**Partes do exercício:**
**a)** Por favor, reescreva o trecho do texto sobre as contas na Suíça que começa nas palavras com "As quatro contas" e vai até "sequestrados pelas autoridades.", pondo "Ilhas Cayman" no lugar de "Bahamas".
**b)** No texto sobre as contas na Suíça, qual era o saldo das quatro contas quando Souza decidiu transferir os recursos para as Bahamas?

**Bloco de texto:**
+ + +

Foi entre 2007 e 2009 —durante o governo de José Serra (PSDB)— que essas contas receberam "numerosas entradas de fundos", ainda de acordo com o comunicado do Ministério Público da Confederação Suíça. Fontes ligadas ao órgão afirmam que está nesse período a maior parte dos depósitos de Souza naquele país.
 
As quatro contas tinham um saldo de US$ 34,4 milhões quando Souza, conhecido como Paulo Preto, decidiu transferir os recursos da Suíça para as Bahamas, no começo de 2017. O valor equivale a R$ 121 milhões, quando corrigido pela cotação da última sexta (4).
 
Na Suíça, o ex-diretor da Dersa já estava sob investigação das autoridades que cuidam do combate à lavagem de dinheiro e corria o risco de ter os R$ 121 milhões sequestrados pelas autoridades.

+ + +

**Material fornecido:**
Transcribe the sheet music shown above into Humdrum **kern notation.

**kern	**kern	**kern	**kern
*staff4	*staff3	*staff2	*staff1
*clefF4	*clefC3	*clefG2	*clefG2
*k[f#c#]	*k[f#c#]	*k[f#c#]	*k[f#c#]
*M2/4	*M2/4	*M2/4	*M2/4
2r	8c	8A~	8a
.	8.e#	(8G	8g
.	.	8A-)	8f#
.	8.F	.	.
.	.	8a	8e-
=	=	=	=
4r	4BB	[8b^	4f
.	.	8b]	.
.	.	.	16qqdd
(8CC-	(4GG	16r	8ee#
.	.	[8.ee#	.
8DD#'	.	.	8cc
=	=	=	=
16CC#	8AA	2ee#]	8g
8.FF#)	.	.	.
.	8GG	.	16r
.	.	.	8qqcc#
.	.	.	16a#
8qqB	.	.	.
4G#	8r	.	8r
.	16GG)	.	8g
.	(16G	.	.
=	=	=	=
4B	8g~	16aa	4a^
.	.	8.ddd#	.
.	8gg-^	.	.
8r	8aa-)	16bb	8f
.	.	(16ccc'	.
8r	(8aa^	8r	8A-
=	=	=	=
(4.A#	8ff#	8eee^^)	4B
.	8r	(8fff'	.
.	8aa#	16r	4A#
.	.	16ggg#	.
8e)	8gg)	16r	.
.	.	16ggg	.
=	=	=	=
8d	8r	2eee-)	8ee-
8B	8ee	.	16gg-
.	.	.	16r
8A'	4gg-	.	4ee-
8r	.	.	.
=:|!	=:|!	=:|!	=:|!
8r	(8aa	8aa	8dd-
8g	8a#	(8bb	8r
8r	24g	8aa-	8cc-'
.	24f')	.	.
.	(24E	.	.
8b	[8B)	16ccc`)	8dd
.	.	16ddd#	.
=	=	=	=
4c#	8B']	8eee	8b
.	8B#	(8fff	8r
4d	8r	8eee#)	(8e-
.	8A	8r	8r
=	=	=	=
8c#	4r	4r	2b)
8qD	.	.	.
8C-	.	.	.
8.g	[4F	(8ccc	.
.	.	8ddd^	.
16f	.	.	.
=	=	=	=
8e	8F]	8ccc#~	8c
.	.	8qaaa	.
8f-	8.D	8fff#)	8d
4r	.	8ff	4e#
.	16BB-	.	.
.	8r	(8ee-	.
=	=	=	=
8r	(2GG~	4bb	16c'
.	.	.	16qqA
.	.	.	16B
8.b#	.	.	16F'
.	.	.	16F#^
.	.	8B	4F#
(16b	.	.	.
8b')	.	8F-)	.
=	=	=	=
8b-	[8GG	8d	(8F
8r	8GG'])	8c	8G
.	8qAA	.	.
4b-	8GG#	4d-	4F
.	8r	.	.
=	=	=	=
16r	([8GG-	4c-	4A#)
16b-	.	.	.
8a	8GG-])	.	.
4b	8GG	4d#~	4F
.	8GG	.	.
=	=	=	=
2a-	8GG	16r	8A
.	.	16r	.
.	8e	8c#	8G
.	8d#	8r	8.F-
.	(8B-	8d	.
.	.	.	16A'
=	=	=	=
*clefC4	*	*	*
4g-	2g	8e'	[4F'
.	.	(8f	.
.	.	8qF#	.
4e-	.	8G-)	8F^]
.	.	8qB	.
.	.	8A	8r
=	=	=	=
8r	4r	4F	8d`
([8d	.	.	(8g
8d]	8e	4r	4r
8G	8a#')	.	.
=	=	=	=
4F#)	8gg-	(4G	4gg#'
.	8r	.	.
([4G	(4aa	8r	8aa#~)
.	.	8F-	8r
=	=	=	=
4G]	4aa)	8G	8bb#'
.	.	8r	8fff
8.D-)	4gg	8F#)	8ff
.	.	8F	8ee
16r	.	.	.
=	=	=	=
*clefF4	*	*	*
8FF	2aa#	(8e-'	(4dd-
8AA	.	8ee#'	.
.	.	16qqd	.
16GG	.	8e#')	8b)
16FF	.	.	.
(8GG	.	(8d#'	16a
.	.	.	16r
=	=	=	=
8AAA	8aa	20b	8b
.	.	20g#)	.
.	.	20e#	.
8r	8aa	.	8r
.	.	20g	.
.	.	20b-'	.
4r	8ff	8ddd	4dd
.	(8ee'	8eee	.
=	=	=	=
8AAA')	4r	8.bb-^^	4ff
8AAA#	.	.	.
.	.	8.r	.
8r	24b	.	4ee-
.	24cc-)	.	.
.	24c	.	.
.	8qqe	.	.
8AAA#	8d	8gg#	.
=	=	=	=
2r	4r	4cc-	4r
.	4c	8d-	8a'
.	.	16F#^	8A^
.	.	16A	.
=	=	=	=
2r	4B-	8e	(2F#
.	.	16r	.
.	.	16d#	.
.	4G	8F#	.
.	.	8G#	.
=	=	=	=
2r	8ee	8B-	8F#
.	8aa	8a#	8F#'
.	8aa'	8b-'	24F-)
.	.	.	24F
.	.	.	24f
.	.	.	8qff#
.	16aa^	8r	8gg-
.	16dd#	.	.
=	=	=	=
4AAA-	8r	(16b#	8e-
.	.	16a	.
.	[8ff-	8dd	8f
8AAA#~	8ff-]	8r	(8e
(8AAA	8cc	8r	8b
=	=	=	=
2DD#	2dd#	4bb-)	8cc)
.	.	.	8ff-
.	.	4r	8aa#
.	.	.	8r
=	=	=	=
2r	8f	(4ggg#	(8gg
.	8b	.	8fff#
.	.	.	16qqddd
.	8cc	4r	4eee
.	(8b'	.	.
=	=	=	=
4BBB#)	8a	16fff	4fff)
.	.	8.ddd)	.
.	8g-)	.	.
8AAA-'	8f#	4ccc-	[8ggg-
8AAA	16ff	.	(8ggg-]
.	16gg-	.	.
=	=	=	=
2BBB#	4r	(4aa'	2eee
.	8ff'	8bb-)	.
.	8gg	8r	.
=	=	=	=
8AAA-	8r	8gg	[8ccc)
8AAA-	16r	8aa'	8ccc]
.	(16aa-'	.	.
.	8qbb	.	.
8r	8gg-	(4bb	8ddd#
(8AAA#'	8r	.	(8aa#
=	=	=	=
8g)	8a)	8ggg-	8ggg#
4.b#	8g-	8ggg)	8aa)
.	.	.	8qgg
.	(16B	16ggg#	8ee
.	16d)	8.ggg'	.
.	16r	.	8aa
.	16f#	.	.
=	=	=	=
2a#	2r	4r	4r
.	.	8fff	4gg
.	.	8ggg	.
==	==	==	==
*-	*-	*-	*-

+ + +

**Resultados das tarefas:**
**a)**
As quatro contas tinham um saldo de US$ 34,4 milhões quando Souza, conhecido como Paulo Preto, decidiu transferir os recursos da Suíça para as Ilhas Cayman, no começo de 2017. O valor equivale a R$ 121 milhões, quando corrigido pela cotação da última sexta (4).
 
Na Suíça, o ex-diretor da Dersa já estava sob investigação das autoridades que cuidam do combate à lavagem de dinheiro e corria o risco de ter os R$ 121 milhões sequestrados pelas autoridades.

**b)** US$ 34,4 milhões.